Lots of books cover the subject of planning for retirement. For the most part, they deal with its financial issues and pitfalls.
This book, by contrast, addresses the many options for spending our time in retirement, as opposed to the usual look, which focuses on how we spend our money. It assumes that retirement is a financial possibility. Putting financial issues aside for the moment, it helps readers think long and hard about how they would spend their time all other things being equal. The "what I would do if I had all the money in the world" game allows untrammeled investigation of (perhaps hidden) life goals.

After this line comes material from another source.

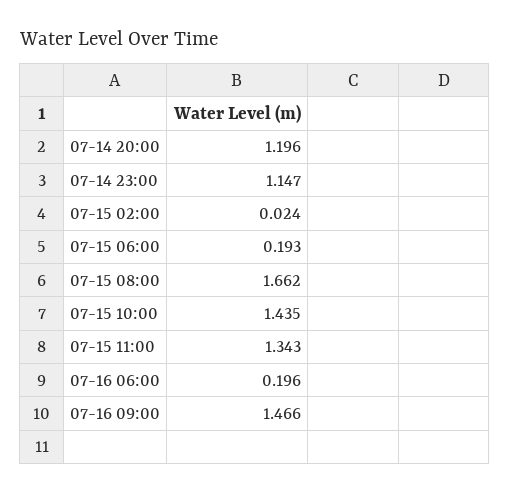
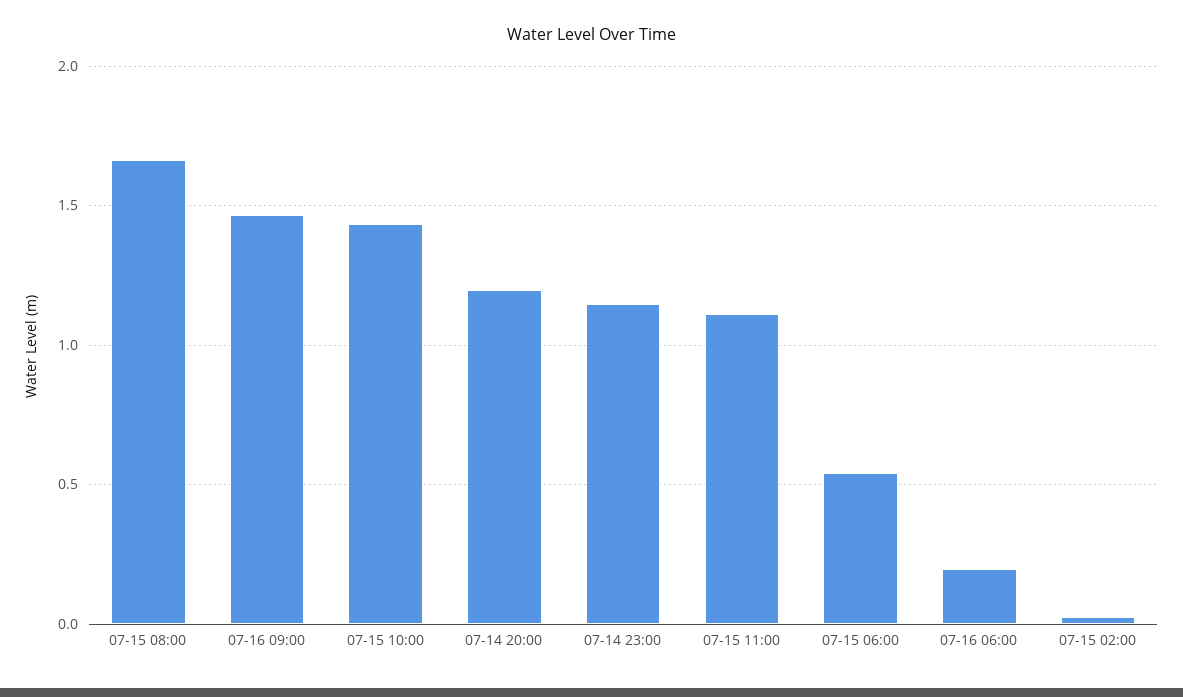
07-15 06:00: 0.193 -> 0.55
07-15 11:00: 1.343 -> 1.1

The book has two parts. In Part One, consecutive chapters profile options for retirement, including continuing work (As in not retiring? Yes, that's an option if you want to stay in the game.); starting a new job or business; working part time or cyclically; or not working, for example, taking up golf, volunteerism or philanthropy, travel, going back to school, etc. A final chapter addresses an intermediate option, taking a sabbatical before returning to work again.